▸ **Jobs**:
A. Retype, word for word, the part of the ADS voting text that opens with the words containing "If you do not" and closes with "unexpected processing delays.".
B. Continue the ADS voting text, starting right after its last sentence.

With respect to Deposited Securities represented by ADSs for which no timely voting instructions are received by the Depositary from the holder of ADSs, the Depositary shall deem such holder to have instructed the Depositary to give a discretionary proxy to a person designated by the Company to vote the Deposited Securities represented by such holders’ ADSs; provided, however, that no such discretionary proxy shall be given by the Depositary with respect to any matter to be voted upon as to which the Company informs the Depositary that (i) the Company does not wish such proxy to be given, (ii) substantial opposition exists, or (iii) the rights of holders of Deposited Securities may be materially adversely affected. By way of example and not limitation, it is agreed that routine matters, such as appointing auditors and directors (except where a competing director or slate of directors is proposed), or the approval of a public offering or private placement of securities, would not materially affect the rights of holders of ADSs.

If you do not wish to vote as an ADS holder but rather wish to vote as a holder of the Company’s ordinary shares, you will need to arrange for the cancellation of your ADSs and become a shareholder in France before the French Record Date. You are advised to proceed with the cancellation of your ADSs well in advance of the French Record Date as the cancellation of ADSs and the delivery of the corresponding ordinary shares in France may be subject to unexpected processing delays.

DTC Holders

In order to vote their ADSs, owners of ADSs (“DTC Holders”) holding their ADSs in a brokerage or custodian account through The Depository Trust Company (“DTC”) as of the ADS Record Date must continue to own their ADSs as of the French Record Date and must instruct their broker or custodian to give voting instructions to the Depositary and to confirm ownership of the ADSs to the Depositary. On the French Record Date the Depositary will verify the continued ownership of the ADSs by the instructing DTC Holders with the applicable brokers or custodians (through which the instructing DTC Holders provided voting instructions to the Depositary). Failure to confirm continued ownership of ADSs as of the French Record Date will invalidate the voting instructions previously delivered.

▸ **Information shown**:
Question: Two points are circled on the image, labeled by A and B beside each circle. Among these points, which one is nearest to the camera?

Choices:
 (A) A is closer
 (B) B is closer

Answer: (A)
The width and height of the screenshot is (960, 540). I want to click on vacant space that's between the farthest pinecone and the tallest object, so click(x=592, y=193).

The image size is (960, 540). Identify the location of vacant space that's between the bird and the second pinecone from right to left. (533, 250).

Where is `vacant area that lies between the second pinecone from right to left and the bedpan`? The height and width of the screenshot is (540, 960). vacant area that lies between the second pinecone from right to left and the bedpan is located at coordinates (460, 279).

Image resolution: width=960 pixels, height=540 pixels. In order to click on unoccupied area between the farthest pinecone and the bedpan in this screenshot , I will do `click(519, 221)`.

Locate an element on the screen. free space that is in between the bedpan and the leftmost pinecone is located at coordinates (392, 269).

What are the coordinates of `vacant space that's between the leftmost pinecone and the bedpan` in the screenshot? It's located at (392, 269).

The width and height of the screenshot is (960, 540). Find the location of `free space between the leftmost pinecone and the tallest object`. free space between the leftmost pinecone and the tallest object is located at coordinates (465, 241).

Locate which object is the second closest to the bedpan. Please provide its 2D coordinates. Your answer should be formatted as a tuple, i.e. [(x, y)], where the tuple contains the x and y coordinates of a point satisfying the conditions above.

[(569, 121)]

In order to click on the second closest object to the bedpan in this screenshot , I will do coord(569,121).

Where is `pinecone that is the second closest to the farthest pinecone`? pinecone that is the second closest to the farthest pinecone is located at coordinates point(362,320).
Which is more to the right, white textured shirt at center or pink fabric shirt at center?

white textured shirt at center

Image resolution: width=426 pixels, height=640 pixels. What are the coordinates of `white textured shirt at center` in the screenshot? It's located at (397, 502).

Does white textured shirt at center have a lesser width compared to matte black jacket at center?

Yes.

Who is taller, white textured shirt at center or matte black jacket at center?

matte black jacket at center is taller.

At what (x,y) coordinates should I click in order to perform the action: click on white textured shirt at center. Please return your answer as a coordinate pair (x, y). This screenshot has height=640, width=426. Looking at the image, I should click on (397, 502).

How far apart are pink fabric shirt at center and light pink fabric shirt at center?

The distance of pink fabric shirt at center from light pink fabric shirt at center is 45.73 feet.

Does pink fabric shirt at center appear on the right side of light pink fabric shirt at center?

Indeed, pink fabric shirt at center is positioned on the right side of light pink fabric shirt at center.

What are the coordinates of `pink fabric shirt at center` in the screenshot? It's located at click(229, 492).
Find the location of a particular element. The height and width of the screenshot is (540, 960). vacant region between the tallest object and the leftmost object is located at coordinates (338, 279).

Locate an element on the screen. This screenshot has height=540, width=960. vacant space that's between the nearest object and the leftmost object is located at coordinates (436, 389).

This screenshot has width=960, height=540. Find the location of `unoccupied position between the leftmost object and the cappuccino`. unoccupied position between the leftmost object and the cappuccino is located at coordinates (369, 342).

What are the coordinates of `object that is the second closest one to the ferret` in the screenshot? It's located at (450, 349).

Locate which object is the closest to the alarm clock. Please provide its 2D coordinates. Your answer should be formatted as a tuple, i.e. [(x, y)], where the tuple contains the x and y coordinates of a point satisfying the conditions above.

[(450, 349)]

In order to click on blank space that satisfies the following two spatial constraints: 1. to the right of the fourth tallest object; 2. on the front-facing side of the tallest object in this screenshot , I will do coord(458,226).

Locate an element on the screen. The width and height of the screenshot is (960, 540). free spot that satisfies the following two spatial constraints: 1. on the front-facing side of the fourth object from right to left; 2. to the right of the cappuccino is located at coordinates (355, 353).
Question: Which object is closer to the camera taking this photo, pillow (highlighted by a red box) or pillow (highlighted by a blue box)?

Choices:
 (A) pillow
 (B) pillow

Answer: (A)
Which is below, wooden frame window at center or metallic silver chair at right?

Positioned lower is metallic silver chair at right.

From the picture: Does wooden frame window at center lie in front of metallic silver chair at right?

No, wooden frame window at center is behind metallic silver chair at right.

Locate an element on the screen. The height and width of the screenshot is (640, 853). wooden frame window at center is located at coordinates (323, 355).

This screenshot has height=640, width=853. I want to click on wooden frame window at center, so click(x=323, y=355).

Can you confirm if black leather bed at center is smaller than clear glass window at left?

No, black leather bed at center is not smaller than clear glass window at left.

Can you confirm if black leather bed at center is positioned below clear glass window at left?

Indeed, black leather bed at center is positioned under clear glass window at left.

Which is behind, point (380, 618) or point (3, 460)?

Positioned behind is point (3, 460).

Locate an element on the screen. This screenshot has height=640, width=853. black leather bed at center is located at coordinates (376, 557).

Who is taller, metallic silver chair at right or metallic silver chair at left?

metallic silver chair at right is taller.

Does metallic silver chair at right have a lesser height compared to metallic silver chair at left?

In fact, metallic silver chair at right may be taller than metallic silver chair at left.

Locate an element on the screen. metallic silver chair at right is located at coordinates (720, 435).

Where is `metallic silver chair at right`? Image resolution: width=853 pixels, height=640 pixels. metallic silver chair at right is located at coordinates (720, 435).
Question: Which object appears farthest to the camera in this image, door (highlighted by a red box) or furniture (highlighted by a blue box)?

▸ **Outputs**:
A.
If you do not wish to vote as an ADS holder but rather wish to vote as a holder of the Company’s ordinary shares, you will need to arrange for the cancellation of your ADSs and become a shareholder in France before the French Record Date. You are advised to proceed with the cancellation of your ADSs well in advance of the French Record Date as the cancellation of ADSs and the delivery of the corresponding ordinary shares in France may be subject to unexpected processing delays.

B.
Registered Holders

In order to vote their ADSs, Holders of ADSs registered in their name on the books of the Depositary (“Registered Holders”) must timely deliver a Voting Instructions Card to the Depositary and continue to be the Registered Holders of their ADSs as of the French Record Date. If a Registered Holder transfers or cancels ADSs at any time before the French Record Date, then any voting instructions delivered to the Depositary by such Registered Holder will be invalidated. On the French Record Date, the Depositary will verify the continued registration on its books of the ADSs in the name of the instructing Registered Holders (who also held the ADSs as of the ADS Record Date) and will recognize as valid only the voting instructions that were timely received from Registered Holders as of the ADS Record Date who continue to be the Registered Holders of the ADS as of the French Record Date.

Please note that pursuant to Section 4.10 of the Deposit Agreement and Paragraph (18) of the Form of ADR, under French Company law certain shareholders, the workers’ council and the Board of Directors of the Company may submit a new resolution, and the Board of Directors of the Company may also modify the resolutions proposed in the notice of meeting. In such case, Holders of ADSs who have validly and timely provided voting instructions to the Depositary shall be deemed to have instructed the Depositary to vote in favor of such new or modified resolutions if approved by the Board of Directors and against if not approved by the Board of Directors.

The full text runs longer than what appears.